KINGSTOWN, St. Vincent, CMC – More than a year after student Alia Mc Dowall was stabbed in the throat, she died on Sunday, with prosecutors in St. Vincent and the Grenadines said to be considering their options.
Mc Dowall, 17, a student of the Central Leeward Secondary School (CLSS) and an athlete, had been battling health challenges resulting from the stab inflicted on her on the road outside her school, allegedly by a student of another school on November, 28, 2024.
Doctors made an emergency intervention last Friday in an attempt to save Mc Dowall’s life after she developed complications following a similar intervention two weeks earlier. A public appeal was made for blood donations for the student.

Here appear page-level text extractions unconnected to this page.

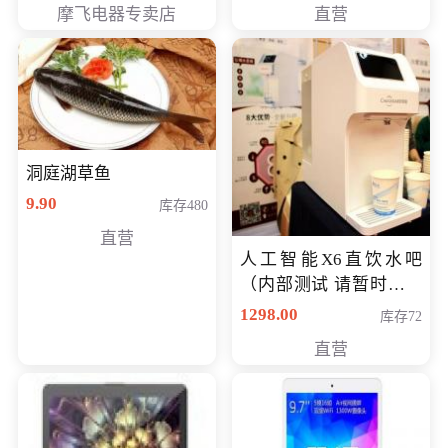
摩飞电器专卖店
直营
洞庭湖草鱼
9.90
库存480
直营
人工智能X6直饮水吧
（内部测试 请暂时不要
购买）
1298.00
库存72
直营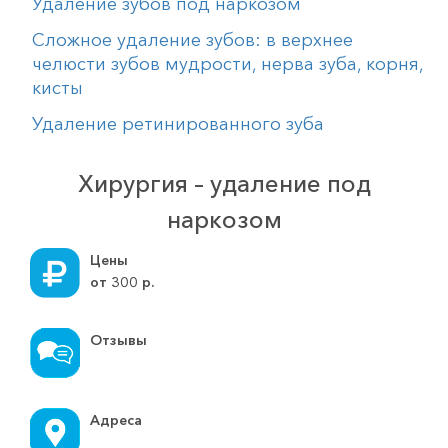
Удаление зубов под наркозом
Сложное удаление зубов: в верхнее
челюсти зубов мудрости, нерва зуба, корня,
кисты
Удаление ретинированного зуба
Хирургия – удаление под
наркозом
Цены
от
300
р.
Отзывы
Адреса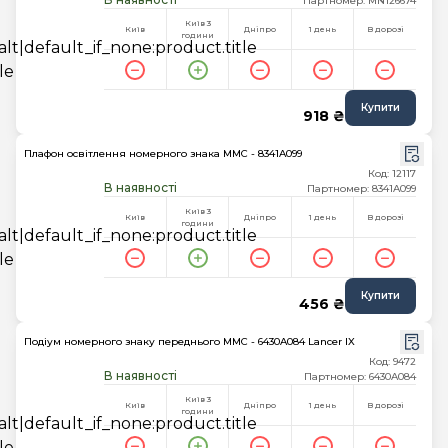
Партномер: MN126674
Київ 3
Київ
Дніпро
1 день
В дорозі
години
Купити
918 ₴
Плафон освітлення номерного знака MMC - 8341A099
Код: 12117
В наявності
Партномер: 8341A099
Київ 3
Київ
Дніпро
1 день
В дорозі
години
Купити
456 ₴
Подіум номерного знаку переднього MMC - 6430A084 Lancer IX
Код: 9472
В наявності
Партномер: 6430A084
Київ 3
Київ
Дніпро
1 день
В дорозі
години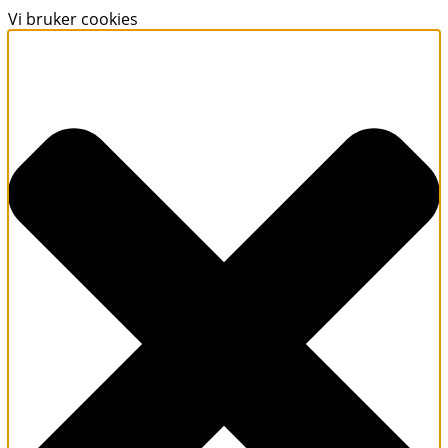
Vi bruker cookies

However, she died Sunday, even as her loved ones had hoped for a miracle. The athlete died on the day that her school was holding its annual athletic meet.
“Today, we express our deepest condolences on the loss of our student-athlete. On a day such as this, you would have been prepared to showcase your talent through running. Rest in peace, young one. Our thoughts are with you and your loved ones,” the CLSS said as it paid tribute to Mc Dowall on social media.

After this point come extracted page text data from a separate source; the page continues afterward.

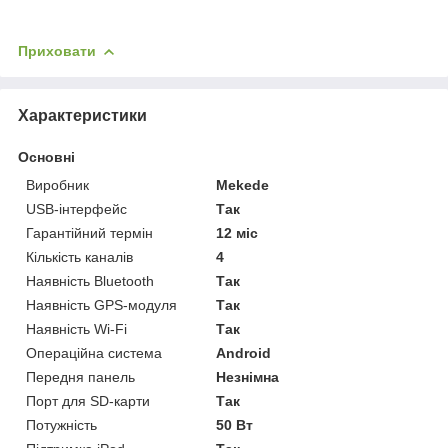
Приховати
Характеристики
Основні
Виробник
Mekede
USB-інтерфейс
Так
Гарантійний термін
12 міс
Кількість каналів
4
Наявність Bluetooth
Так
Наявність GPS-модуля
Так
Наявність Wi-Fi
Так
Операційна система
Android
Передня панель
Незнімна
Порт для SD-карти
Так
Потужність
50 Вт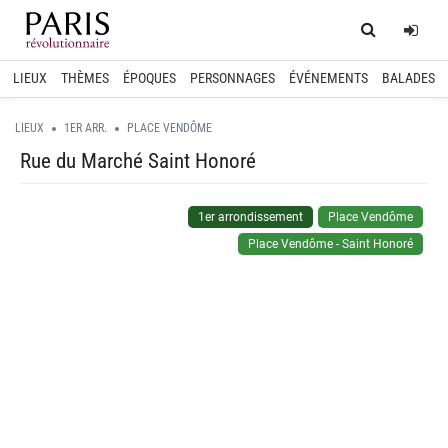
Home
Log
LIEUX
THÈMES
ÉPOQUES
PERSONNAGES
ÉVÉNEMENTS
BALADES
LIEUX
1ER ARR.
PLACE VENDÔME
Rue du Marché Saint Honoré
1er arrondissement
Place Vendôme
Place Vendôme - Saint Honoré
spinner.loading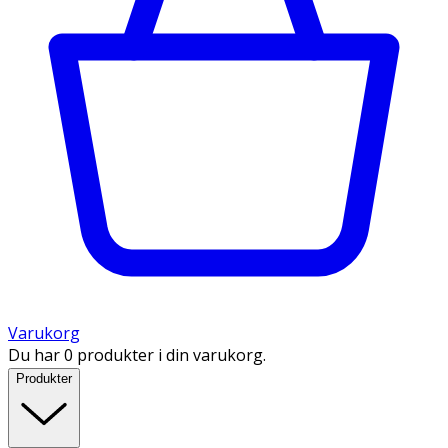
Varukorg
Du har 0 produkter i din varukorg.
Produkter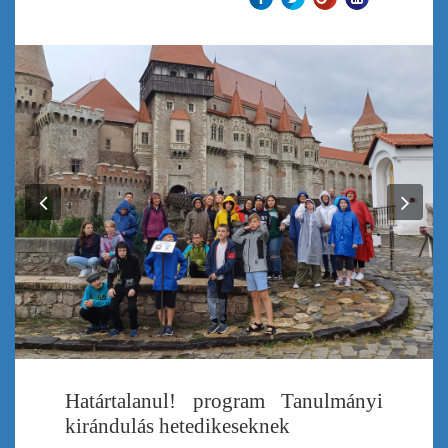
Previous
Nex
Határtalanul! program Tanulmányi
kirándulás hetedikeseknek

Mc Dowall’s death raises several questions about justice for her family. She died three days after prosecutors instructed investigators to charge her alleged assailant with wounding with intent.
The Caribbean Media Corporation (CMC) was reliably informed that the charge was to be laid on Monday, even as investigators have expressed frustration with the time prosecutors have taken to review the file and decide to lay a charge.

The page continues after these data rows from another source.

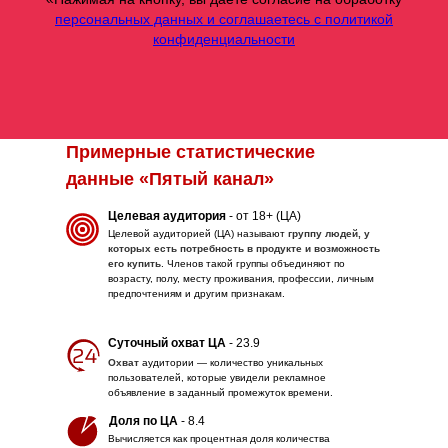
персональных данных и соглашаетесь c политикой
конфиденциальности
Примерные статистические
данные «Пятый канал»
Целевая аудитория
- от 18+ (ЦА)
Целевой аудиторией (ЦА) называют
группу людей, у
которых есть потребность в продукте и возможность
его купить
. Членов такой группы объединяют по
возрасту, полу, месту проживания, профессии, личным
предпочтениям и другим признакам.
Суточный охват ЦА
- 23.9
Охват
аудитории — количество уникальных
пользователей, которые увидели рекламное
объявление в заданный промежуток времени.
Доля по ЦА
- 8.4
Вычисляется как процентная доля количества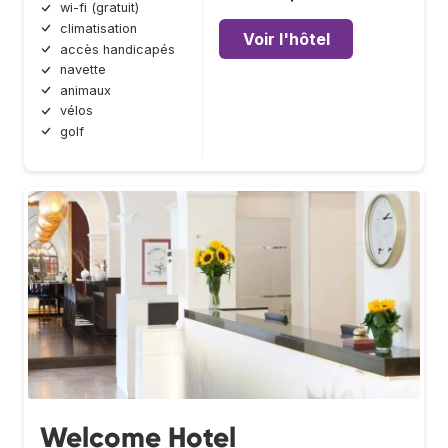
wi-fi (gratuit)
climatisation
Voir l'hôtel
accès handicapés
navette
animaux
vélos
golf
Welcome Hotel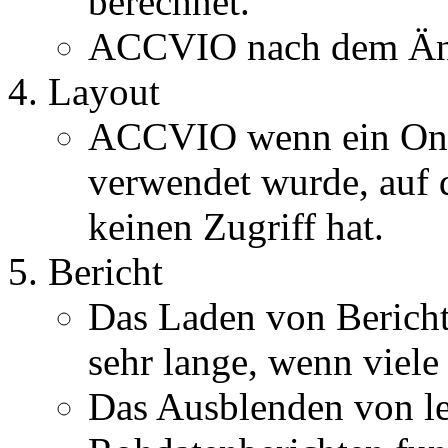
berechnet.
ACCVIO nach dem Änd
Layout
ACCVIO wenn ein Onli
verwendet wurde, auf 
keinen Zugriff hat.
Bericht
Das Laden von Bericht
sehr lange, wenn viele
Das Ausblenden von le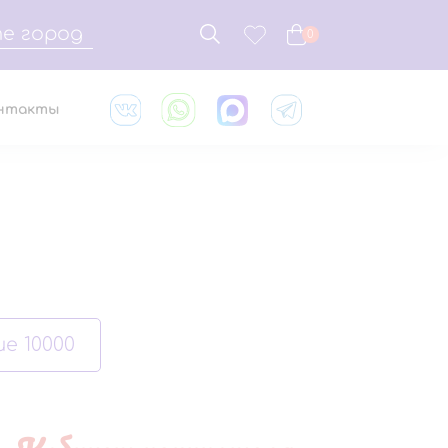
е город
0
нтакты
е 10000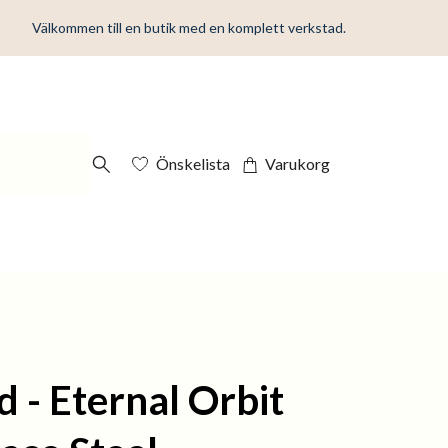
Välkommen till en butik med en komplett verkstad.
Önskelista
Varukorg
d - Eternal Orbit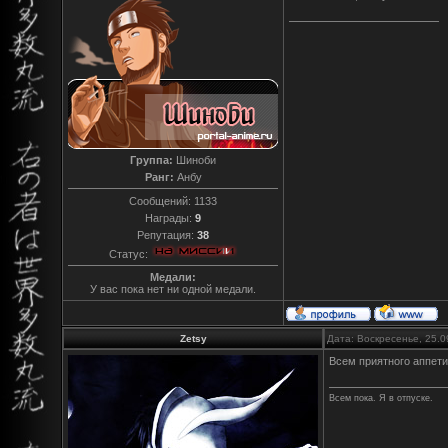
Группа:
Шиноби
Ранг:
Анбу
Сообщений:
1133
Награды:
9
Репутация:
38
Статус:
Медали:
У вас пока нет ни одной медали.
Zetsy
Дата: Воскресенье, 25.0
Всем приятного аппети
Всем пока. Я в отпуске.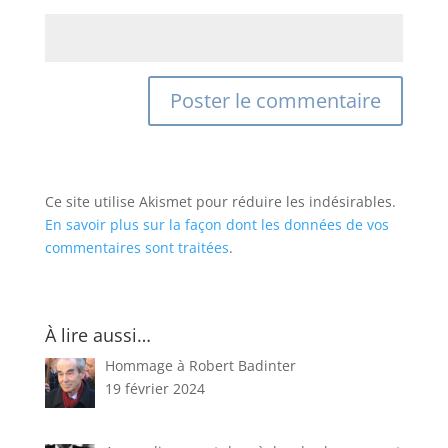
Site web
Ce site utilise Akismet pour réduire les indésirables.
En savoir plus sur la façon dont les données de vos
commentaires sont traitées
.
À lire aussi…
Hommage à Robert Badinter
19 février 2024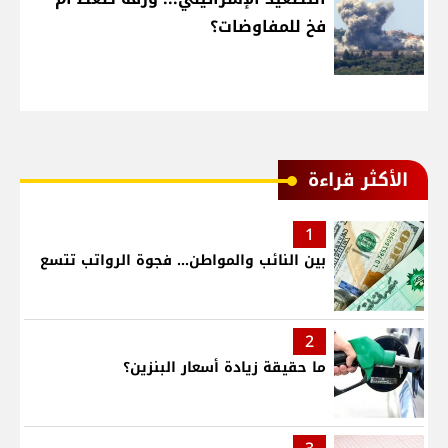
فخ للمفاوضات؟
الأكثر قراءة
1
بين النائب والمواطن... فجوة الرواتب تتسع
2
ما حقيقة زيادة أسعار البنزين؟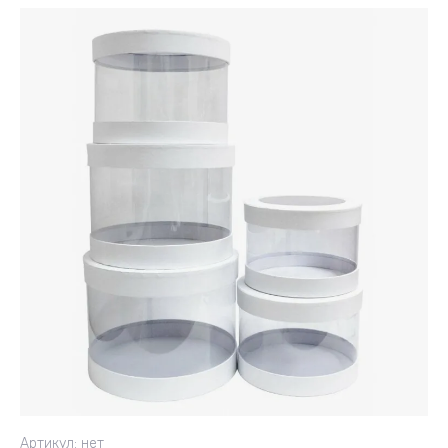
Артикул:
нет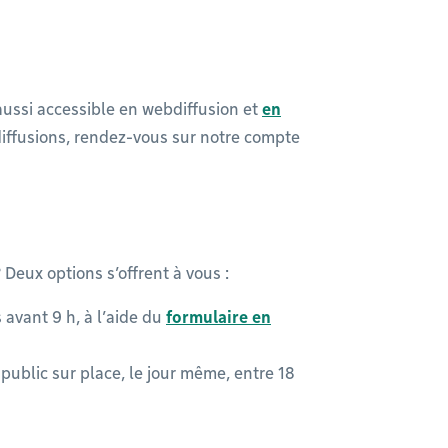
aussi accessible en webdiffusion et
en
iffusions, rendez-vous sur notre compte
Deux options s’offrent à vous :
avant 9 h, à l’aide du
formulaire en
public sur place, le jour même, entre 18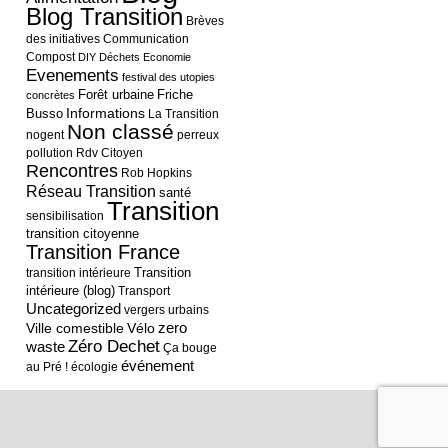
Blog Transition
Brèves
des initiatives
Communication
Compost
DIY
Déchets
Economie
Evenements
festival des utopies
Forêt urbaine
Friche
concrètes
Informations
Busso
La Transition
Non classé
nogent
perreux
pollution
Rdv Citoyen
Rencontres
Rob Hopkins
Réseau Transition
santé
Transition
sensibilisation
transition citoyenne
Transition France
Transition
transition intérieure
intérieure (blog)
Transport
Uncategorized
vergers urbains
Ville comestible
Vélo
zero
Zéro Dechet
waste
Ça bouge
événement
au Pré !
écologie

The Child Justice Act, passed into law in 2019, limits investigators’ ability to lay charges against minors in the absence of instructions from the National Prosecution Service.
Legal sources told CMC that although the law has not been operationalised, prosecutors have been guided by its intent since it was passed in Parliament.
They said what is sure is that the student cannot be brought up on a charge accusing her of causing Mc Dowall’s death in light of the limitation set by Section 169 of the Criminal Code, which states that “a person shall not be deemed to have killed another person if the death of that other person does not take place within a year and a day of the act or omission alleged to have caused or contributed to the death of that other person.
The Criminal Code also notes that “the period referred to in subsection (1) shall be reckoned inclusive of the day on which the last act or omission causing or contributing to the death occurred.”
One legal expert told CMC that prosecutors could consider charging the alleged perpetrator with grievous bodily harm (GBH), adding that, practically, capital punishment has been outlawed and GBH carries the same penalty as murder: a maximum sentence of life imprisonment.